At first, Webber found it difficult to talk about what she had experienced, even to the people closest to her, but after seeing a psychotherapist, she managed to eventually record her story with the Steven Spielberg USC Shoah Foundation. Sharing the story was liberating. “I used to have terrible nightmares about the shiny black boots that the Gestapo wore. After I started talking more, the nightmares disappeared. It’s helped a lot.”

Nazis deport Polish Jews to a death camp from Krakow in 1942

“I have a big regard and respect for her,” says Kapoo. “Coming from that kind of situation, losing her family and going through all that turmoil in that particular part of the world, it was just an honour to meet her and feel that energy.”

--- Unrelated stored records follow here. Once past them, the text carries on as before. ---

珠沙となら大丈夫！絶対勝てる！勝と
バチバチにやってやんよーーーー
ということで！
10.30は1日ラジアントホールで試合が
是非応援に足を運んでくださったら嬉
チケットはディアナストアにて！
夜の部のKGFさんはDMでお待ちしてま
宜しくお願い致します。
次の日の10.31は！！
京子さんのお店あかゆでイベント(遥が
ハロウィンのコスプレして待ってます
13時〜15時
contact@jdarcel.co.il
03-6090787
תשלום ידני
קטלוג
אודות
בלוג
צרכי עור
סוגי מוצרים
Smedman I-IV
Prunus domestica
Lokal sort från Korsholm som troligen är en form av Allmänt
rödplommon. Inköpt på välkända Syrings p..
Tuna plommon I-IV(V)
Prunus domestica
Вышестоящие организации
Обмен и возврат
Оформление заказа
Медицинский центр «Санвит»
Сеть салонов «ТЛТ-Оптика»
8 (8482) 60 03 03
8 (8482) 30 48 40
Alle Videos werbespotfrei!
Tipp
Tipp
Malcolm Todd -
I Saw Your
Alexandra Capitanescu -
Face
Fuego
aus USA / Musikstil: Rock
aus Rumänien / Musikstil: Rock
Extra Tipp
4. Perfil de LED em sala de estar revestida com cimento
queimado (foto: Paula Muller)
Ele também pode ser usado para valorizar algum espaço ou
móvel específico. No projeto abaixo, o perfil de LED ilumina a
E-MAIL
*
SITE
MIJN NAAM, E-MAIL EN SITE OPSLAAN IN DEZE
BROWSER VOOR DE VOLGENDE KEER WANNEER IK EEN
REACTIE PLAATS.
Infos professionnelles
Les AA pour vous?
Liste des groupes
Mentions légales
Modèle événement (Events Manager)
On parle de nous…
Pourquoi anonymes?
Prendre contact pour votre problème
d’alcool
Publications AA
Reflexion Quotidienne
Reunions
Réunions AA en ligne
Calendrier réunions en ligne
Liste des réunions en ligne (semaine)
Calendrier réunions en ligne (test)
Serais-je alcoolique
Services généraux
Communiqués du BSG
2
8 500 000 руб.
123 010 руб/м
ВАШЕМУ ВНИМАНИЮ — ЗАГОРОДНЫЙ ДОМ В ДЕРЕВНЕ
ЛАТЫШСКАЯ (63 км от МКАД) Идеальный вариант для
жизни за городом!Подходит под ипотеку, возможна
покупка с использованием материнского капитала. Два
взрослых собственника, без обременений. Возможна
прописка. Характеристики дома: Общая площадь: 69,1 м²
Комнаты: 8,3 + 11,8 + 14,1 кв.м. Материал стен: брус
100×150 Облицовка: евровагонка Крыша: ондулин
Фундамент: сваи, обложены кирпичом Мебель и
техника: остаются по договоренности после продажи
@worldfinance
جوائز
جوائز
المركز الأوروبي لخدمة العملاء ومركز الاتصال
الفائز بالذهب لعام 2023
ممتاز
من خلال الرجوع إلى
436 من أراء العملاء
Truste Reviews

Webber never knew Edek’s last name and has not been able to locate him since she escaped. Edek is a common name in Poland, like Edward is in the UK, but Webber and Cave have managed to narrow it down to 12 Edeks.

“We know from uncle Selig’s autobiographical record that Edek went to study theology in Krakow after the war – we narrowed it down to 12 Edeks and we are in the process of reducing it down from the 12,” says Cave.

Webber hopes that once they find Edek, they can make him part of the Righteous Among the Nations – an honorific title for those who risked their lives to save Jews during the Holocaust. Yad Vashem, the World Holocaust Remembrance Centre, is helping Webber and Cave with their search.

“Edek was very brave, really a hero. He would have been shot immediately, if they had found he was hiding a group of Jewish people,” she says.

“It is extremely important to be tolerant and to stand up to persecution against minorities and unfortunately there’s a rise in antisemitism in Europe, including in the UK. I would like people to stand up against all prejudice.”